Chinese police rescued 1,130 abducted foreign women in the second half of last year in coordinated operations with five Southeast Asian countries, the Ministry of Public Security said Friday.
Police arrested 1,322 suspects, including 262 foreigners, for allegedly luring and kidnapping women after promising jobs or marriages, the ministry said, in what appears to be the largest such operation to date.
"In recent years, some lawless locals and foreigners have conspired to abduct women from neighboring countries and sell them as wives in China," public security spokesman Guo Lin said at a news conference in Beijing. "It's a serious violation of these women's rights and interests."
Demand for foreign brides in China has mounted in recent years. It's fueled by Beijing's one-child policy, which skewed China's gender balance for decades before the government changed it three years ago. Many men in the Chinese countryside struggle to find wives, especially if they lack a car, house, or well-paying job.
Marriage agents that match couples are legal and accepted practice in China, and transnational marriages have become increasingly common. However, Chinese law bans marriage agencies from introducing foreign brides to deter trafficking.
Along China's porous southeastern borders, smugglers lure women by pretending to be attractive men on social media and flirting with them, or by promising well-paid jobs in hotels or restaurants, as in one case The Associated Press reported last year. When they cross the border, smugglers often drug the women, take money, phones and identifying documents, and drive them farther into China.
Trafficked women end up isolated in rural villages, most unable to speak with anyone around them due to language barriers. Disoriented and cut off from family back home, they struggle to get help.

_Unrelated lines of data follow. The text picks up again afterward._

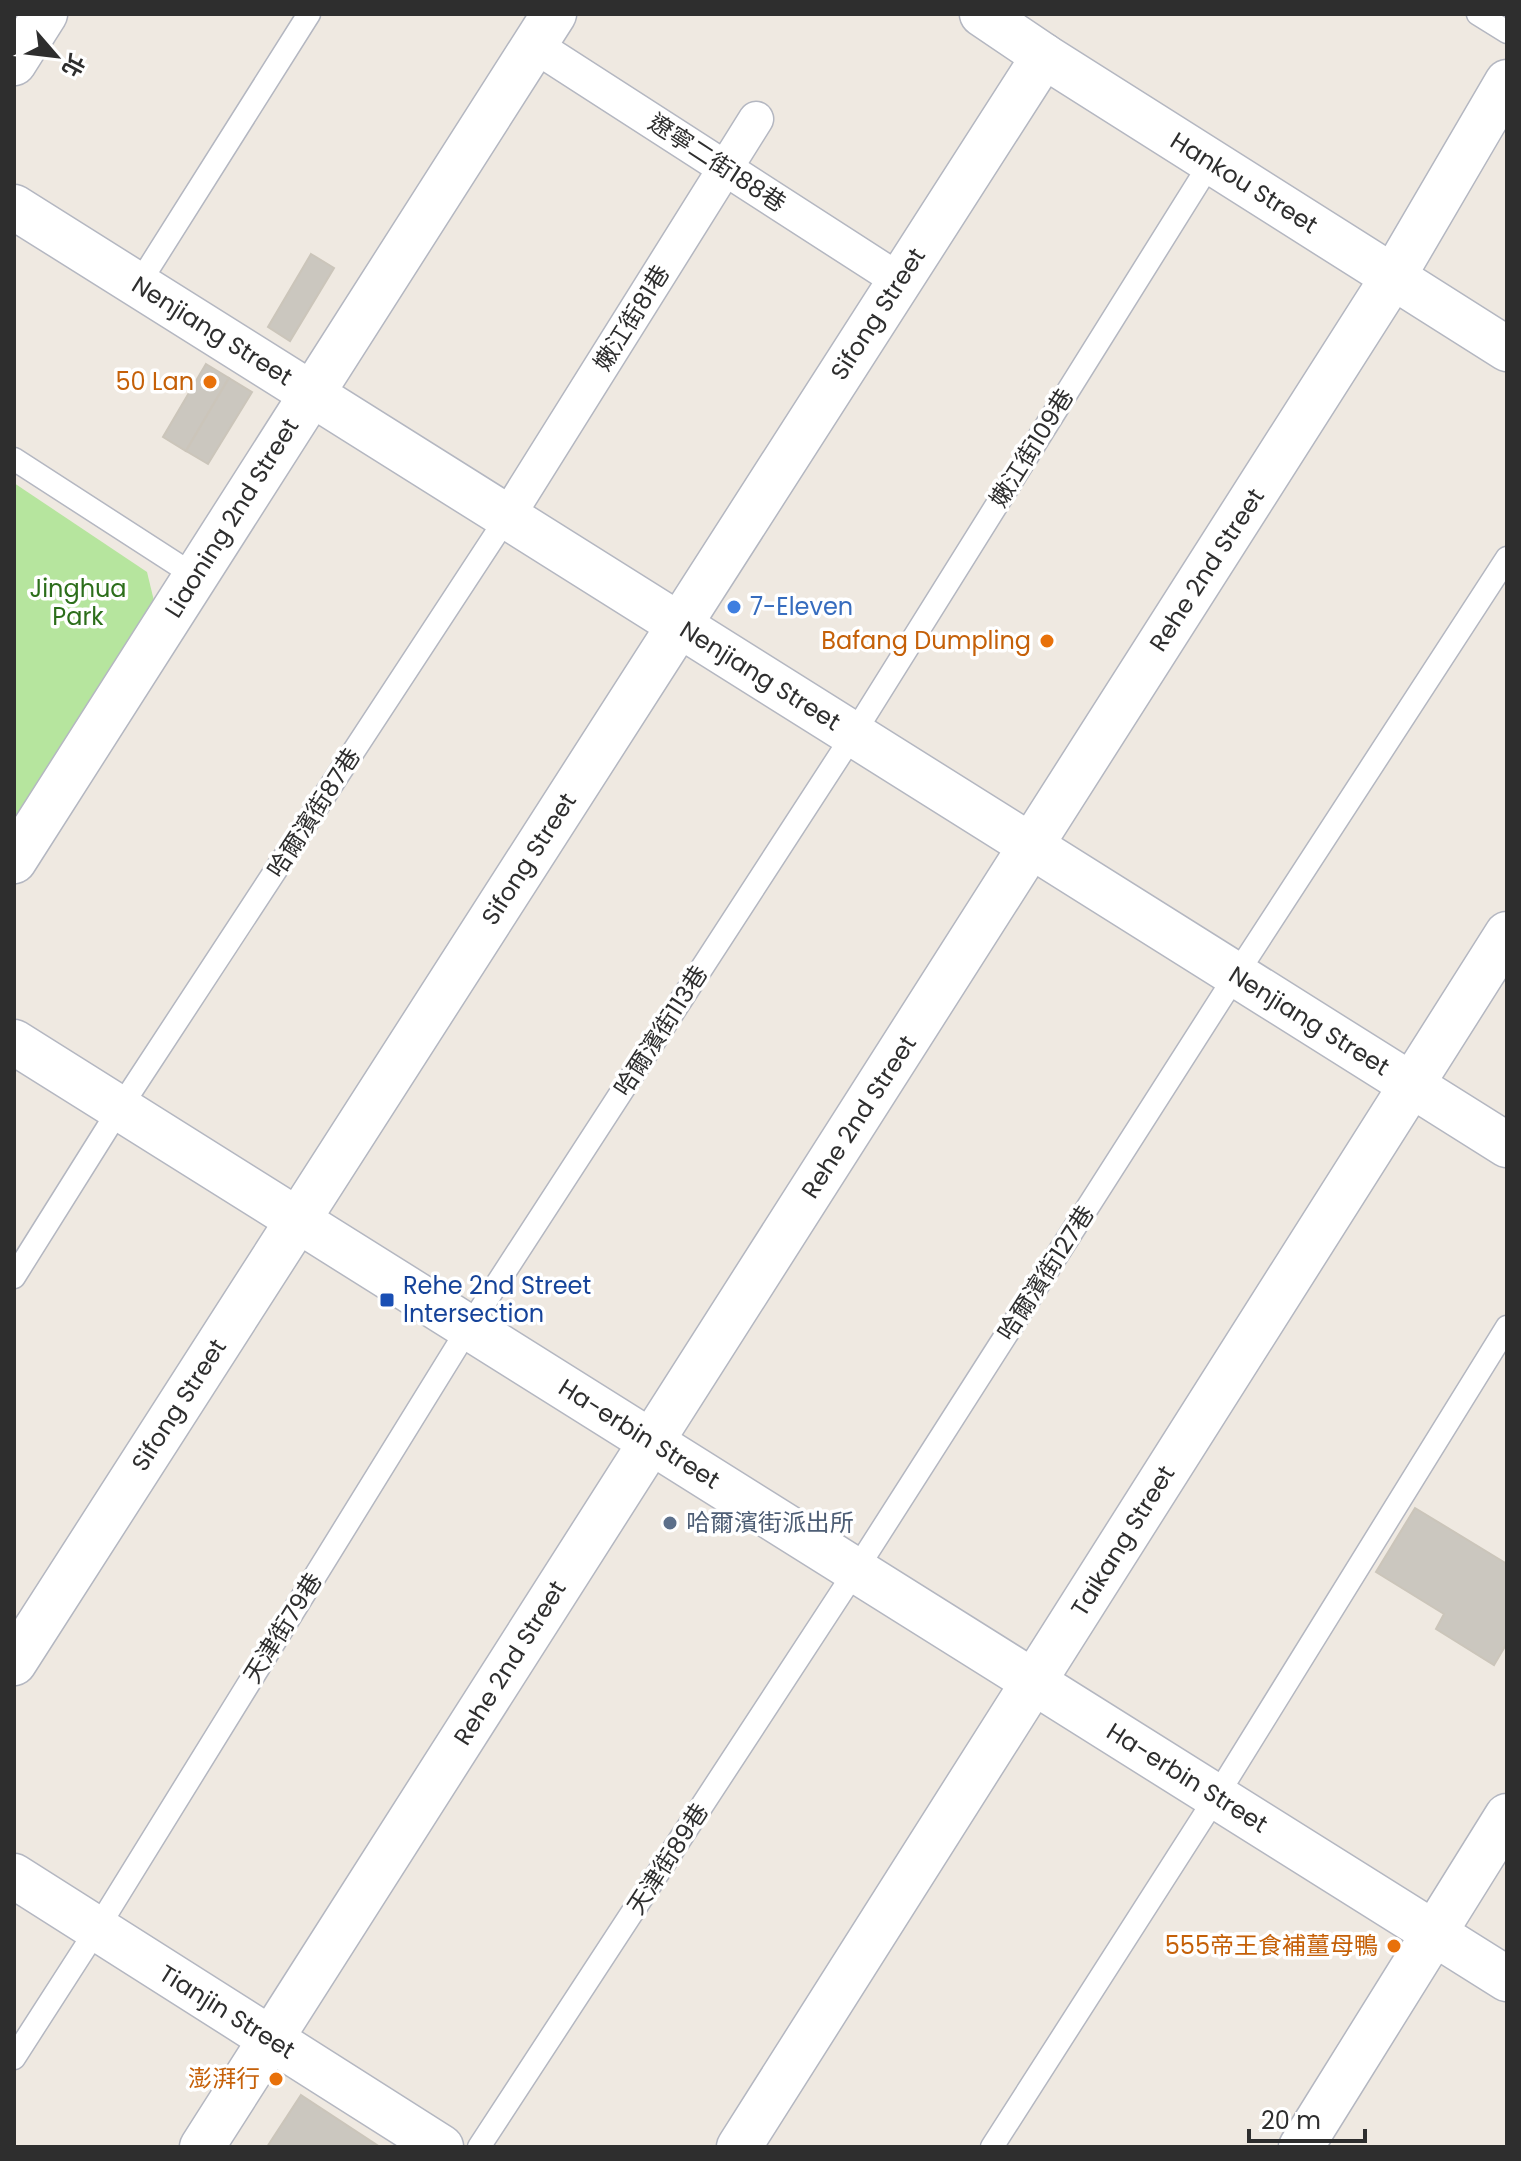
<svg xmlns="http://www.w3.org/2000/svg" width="1521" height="2161" font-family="Poppins,'Noto Sans TC',sans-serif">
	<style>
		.green { fill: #b6e59e }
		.building { fill: #cbc7bf; stroke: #cbc5ba; stroke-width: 2 }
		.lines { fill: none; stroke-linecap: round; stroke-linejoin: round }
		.service-casing { stroke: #b4b7c1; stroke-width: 25 }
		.pedestrian-casing { stroke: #b4b7c1; stroke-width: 37 }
		.minor-casing { stroke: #b4b7c1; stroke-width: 47 }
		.tertiary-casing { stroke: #b4b7c1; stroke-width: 47 }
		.service { stroke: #fff; stroke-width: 22 }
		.pedestrian { stroke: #fff; stroke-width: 34 }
		.minor { stroke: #fff; stroke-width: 44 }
		.tertiary { stroke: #fff; stroke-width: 44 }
		.food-dot { fill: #e8710a; stroke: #fff; stroke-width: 3 }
		.shop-dot { fill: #3f7fe0; stroke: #fff; stroke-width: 3 }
		.transit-dot { fill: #1a4fb4; stroke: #fff; stroke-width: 3 }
		.service-dot { fill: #5c6f8a; stroke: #fff; stroke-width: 3 }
		.labels { text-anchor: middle; stroke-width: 7; stroke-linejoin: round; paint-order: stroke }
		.street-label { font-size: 24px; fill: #2e2e2e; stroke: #fff }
		.food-label { font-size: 24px; fill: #c56008; stroke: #fff; text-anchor: end }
		.park-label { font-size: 24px; fill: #2c6e1b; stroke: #fff }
		.shop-label { font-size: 24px; fill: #366cbe; stroke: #fff; text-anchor: start }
		.transit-label { font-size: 24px; fill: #164399; stroke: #fff; text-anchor: start }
		.service-label { font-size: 24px; fill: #4e5e75; stroke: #fff; text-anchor: start }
	</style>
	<rect width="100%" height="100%" fill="#efe9e1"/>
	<path class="green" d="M14,483L147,572L155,605L14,827Z"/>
	<g class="building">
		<path d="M311,254L334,268L290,341L268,327Z"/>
		<path d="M206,364L229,378L186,451L163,437Z"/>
		<path d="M229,378L252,392L208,464L186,451Z"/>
		<path d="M1415,1508L1507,1564V1643L1494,1665L1436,1629L1444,1614L1376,1572Z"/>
		<path d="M301,2095L380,2147H267Z"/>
	</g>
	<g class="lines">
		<defs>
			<g id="service">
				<path d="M1478,14L1507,32"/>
				<path d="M138,285L309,14"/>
				<path d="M14,459L195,576"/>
				<path d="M14,1277L120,1108L507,517"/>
				<path d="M14,2058L97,1929L469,1327L853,735L1211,162"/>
				<path d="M479,2147L856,1570L1236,975L1507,558"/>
				<path d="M992,2147L1216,1797L1507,1327"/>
			</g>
			<g id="pedestrian">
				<path d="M534,45L900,281"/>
				<path d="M507,517L756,119"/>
			</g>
			<g id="minor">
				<path d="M982,14L1044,56L1507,349"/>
				<path d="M14,63L45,14"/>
				<path d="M14,207L1507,1145"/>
				<path d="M14,861L554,14"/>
				<path d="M14,1042L1507,1979"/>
				<path d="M14,1663L1044,56"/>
				<path d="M14,1876L441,2147"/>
				<path d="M202,2147L1393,277L1507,82"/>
				<path d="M739,2147L1507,934"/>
			</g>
			<path id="tertiary" d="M1301,2147L1507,1816"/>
		</defs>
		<use href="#service" class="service-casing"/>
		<use href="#pedestrian" class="pedestrian-casing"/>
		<use href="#minor" class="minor-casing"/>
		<use href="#tertiary" class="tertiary-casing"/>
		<use href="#service" class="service"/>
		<use href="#pedestrian" class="pedestrian"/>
		<use href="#minor" class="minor"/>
		<use href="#tertiary" class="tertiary"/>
	</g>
	<g class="food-dot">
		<circle cx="210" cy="382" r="8"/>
		<circle cx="1047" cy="641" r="8"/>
		<circle cx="1394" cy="1946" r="8"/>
		<circle cx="276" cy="2079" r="8"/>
	</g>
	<circle class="shop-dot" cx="734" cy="607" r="8"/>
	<rect class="transit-dot" x="379" y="1292" width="16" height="16" rx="4"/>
	<circle class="service-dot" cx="670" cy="1523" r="8"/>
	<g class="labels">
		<g class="street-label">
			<text transform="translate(717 163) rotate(33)" y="8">遼寧二街188巷</text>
			<text transform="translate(1244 183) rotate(32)" y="8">Hankou Street</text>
			<text transform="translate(878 314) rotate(-57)" y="8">Sifong Street</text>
			<text transform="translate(632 318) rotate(-58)" y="8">嫩江街81巷</text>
			<text transform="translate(212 331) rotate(32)" y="8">Nenjiang Street</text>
			<text transform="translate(1032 448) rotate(-58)" y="8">嫩江街109巷</text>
			<text transform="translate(232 518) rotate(-58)" y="8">Liaoning 2nd Street</text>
			<text transform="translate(1207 570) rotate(-57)" y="8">Rehe 2nd Street</text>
			<text transform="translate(760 676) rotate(32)" y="8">Nenjiang Street</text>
			<text transform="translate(314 813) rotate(-57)" y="8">哈爾濱街87巷</text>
			<text transform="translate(529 859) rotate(-57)" y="8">Sifong Street</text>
			<text transform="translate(1309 1021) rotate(32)" y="8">Nenjiang Street</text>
			<text transform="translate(661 1031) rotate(-57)" y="8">哈爾濱街113巷</text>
			<text transform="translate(859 1117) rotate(-57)" y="8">Rehe 2nd Street</text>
			<text transform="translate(1046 1273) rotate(-57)" y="8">哈爾濱街127巷</text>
			<text transform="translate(179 1405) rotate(-57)" y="8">Sifong Street</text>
			<text transform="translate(639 1434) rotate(32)" y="8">Ha-erbin Street</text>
			<text transform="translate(1123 1541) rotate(-58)" y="8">Taikang Street</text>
			<text transform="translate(283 1628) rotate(-58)" y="8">天津街79巷</text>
			<text transform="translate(510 1663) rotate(-58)" y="8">Rehe 2nd Street</text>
			<text transform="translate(1187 1778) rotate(32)" y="8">Ha-erbin Street</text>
			<text transform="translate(668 1859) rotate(-57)" y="8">天津街89巷</text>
			<text transform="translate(227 2012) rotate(32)" y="8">Tianjin Street</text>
		</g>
		<g class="food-label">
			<text x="194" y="390">50 Lan</text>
			<text x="1031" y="649">Bafang Dumpling</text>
			<text x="1378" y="1954">555帝王食補薑母鴨</text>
			<text x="260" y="2087">澎湃行</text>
		</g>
		<g class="park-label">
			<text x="78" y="597">Jinghua<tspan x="78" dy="28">Park</tspan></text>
		</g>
		<g class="shop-label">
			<text x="750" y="615">7-Eleven</text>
		</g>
		<g class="transit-label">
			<text x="403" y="1294">Rehe 2nd Street<tspan x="403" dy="28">Intersection</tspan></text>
		</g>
		<g class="service-label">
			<text x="686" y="1531">哈爾濱街派出所</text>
		</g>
	</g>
	<rect width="1521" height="2161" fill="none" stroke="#2e2e2e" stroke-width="32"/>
	<g transform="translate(56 56) rotate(118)" stroke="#ffffff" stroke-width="6" paint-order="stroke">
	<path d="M0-6L14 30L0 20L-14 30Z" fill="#2e2e2e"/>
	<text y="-12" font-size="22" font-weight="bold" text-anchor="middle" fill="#2e2e2e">北</text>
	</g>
	<path d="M1249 2129v12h116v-12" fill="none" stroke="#2e2e2e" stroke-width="4"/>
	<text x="1261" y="2129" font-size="24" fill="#2e2e2e" stroke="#ffffff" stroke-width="6" paint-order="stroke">20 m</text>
</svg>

China signed a memorandum with Myanmar, Vietnam, Cambodia, Laos and Thailand in 2004 to cooperate on anti-trafficking efforts across Southeast Asia. The recent crackdown from July to December of last year involved police from the six countries. Most of the cases involved Vietnamese and Cambodian women.
The joint raids are an encouraging sign that trafficking is being taken more seriously, says Mimi Vu, director of advocacy at Pacific Links, a group that helps trafficked Vietnamese women.
"Cooperation is a lynchpin of the success of police raids," Vu said. "It's key... that the Chinese police weren't going in blindly, they had information on the missing victims and where they could be found."
China has established eight liaison offices that coordinate with police in neighboring Myanmar, Vietnam and Laos to combat trafficking and return abducted women to their home countries, according to Chen Shiqu, a deputy director at the Ministry of Public Security. Chen also said China has stepped up border patrols and inspections to catch smugglers.
Advocacy groups outside China say Chinese police are responsive to trafficking cases once they're notified. However, enforcement can be spotty, with reports of officers failing to take action because of language barriers or concern over getting buyers and agents into trouble.
Advocates say another challenge is Beijing's harsh restrictions on independent activists and organizations, choking off a potential avenue of support for trafficked women. Unlike many other trafficking destinations, women in China have few options to get help other than the police, especially those who choose to stay in China because they gave birth to children there. Some women escape their captors through networks of underground activists who operate in secret to avoid notice from Chinese authorities.
Vu says broader changes are needed to stem trafficking, such as greater public awareness, more social services and openness to working with advocacy groups both to provide more support for victims and to reduce demand for brides.
"Law enforcement plays a part in it, but it's not just about finding victims," Vu said. "If there was less demand, we wouldn't have this trade."